Mar 8, 2017
By Rich Eldred email@example.com
When is a dusty old expired court case still a live case?
When it involves herbicide use under the power lines of Cape Cod. Last August four towns — Brewster, Orleans, Eastham and Dennis — got together, pooling $60,000 to appeal the Massachusetts Department of Agricultural Resources’ approval of Eversource’s Yearly Operational Plan (YOP) for 2016. They requested an adjudicated hearing before the Pesticide Board, which is comprised of 13 representatives from different state agencies, farming interests and the industry.
You might’ve noticed the calendar has turned and we are now in 2017, and Eversource unveiled a new YOP for 2017 on Jan. 27, and that appeal of last year’s plan remains in the ether.
”The towns asked for an adjudicated hearing, that’s like an appeal of the decision by MDAR, to grant Eversource the right to spray,” Attorney Bruce Taub, who represents the four communities, explained. “During the pendency of this the case was assigned to a magistrate from the Division of Administrative Law and Appeals and when it got to the DALA the lawyers for Eversource filed a motion to dismiss.”
The issue of herbicide application on the right-of-ways has been in court before, been before the Assembly of Delegates, involved almost all the boards of selectmen on Cape Cod and roiled activists provoking demonstrations and tree cutting expeditions for years.
”They said you towns don’t have standing because you don’t meet the criteria for an aggrieved party,” Taub said of the utilities argument. “Whether a person has standing of not is very case specific. So the judge asked us to prepare a memorandum but the claim became moot when 2016 was over and the spraying was done.”
As it happened Eastham was not actually slated for herbicide use in 2016 but the other three towns were. Once they filed the appeal Eversource opted not to use herbicides in Orleans, Brewster and Dennis.

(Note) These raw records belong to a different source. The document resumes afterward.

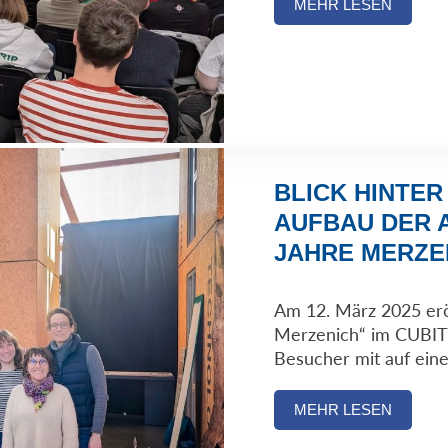
MEHR LESEN
BLICK HINTER
AUFBAU DER 
JAHRE MERZEN
Am 12. März 2025 erö
Merzenich“ im CUBITY
Besucher mit auf eine
MEHR LESEN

”One nice thing is that they didn’t spray in the towns that appealed last year,” Taub said. “So I consider that a win.”
However, neither side considered January 1, 2017 to represent a victory.
”The lawyers for both sides said every year we come here and try to get a ruling and we’re messed up by the calendar. There’s a glitch every time. So the judge said he will rule so we are still waiting,” Taub said.
However, the ruling, if it comes, will only determine whether the four towns have the legal standing to challenge MDAR’s approval of the vegetation management plan.
The 2017 plan lists Barnstable, Bourne, Brewster, Chatham, Dennis, Edgartown, Harwich, Oak Bluffs, Orleans, Sandwich and Tisbury as slated for herbicide use. The specific right-of-ways on the Lower Cape include Goose Pond in Chatham to Orleans, Harwich to Orleans and Dennis to Harwich.
”It is hoped the towns will again appeal this time because they wouldn’t have to wait because we will have a ruling on standing,” Taub said. “We have not heard from the towns on whether they wish to proceed.”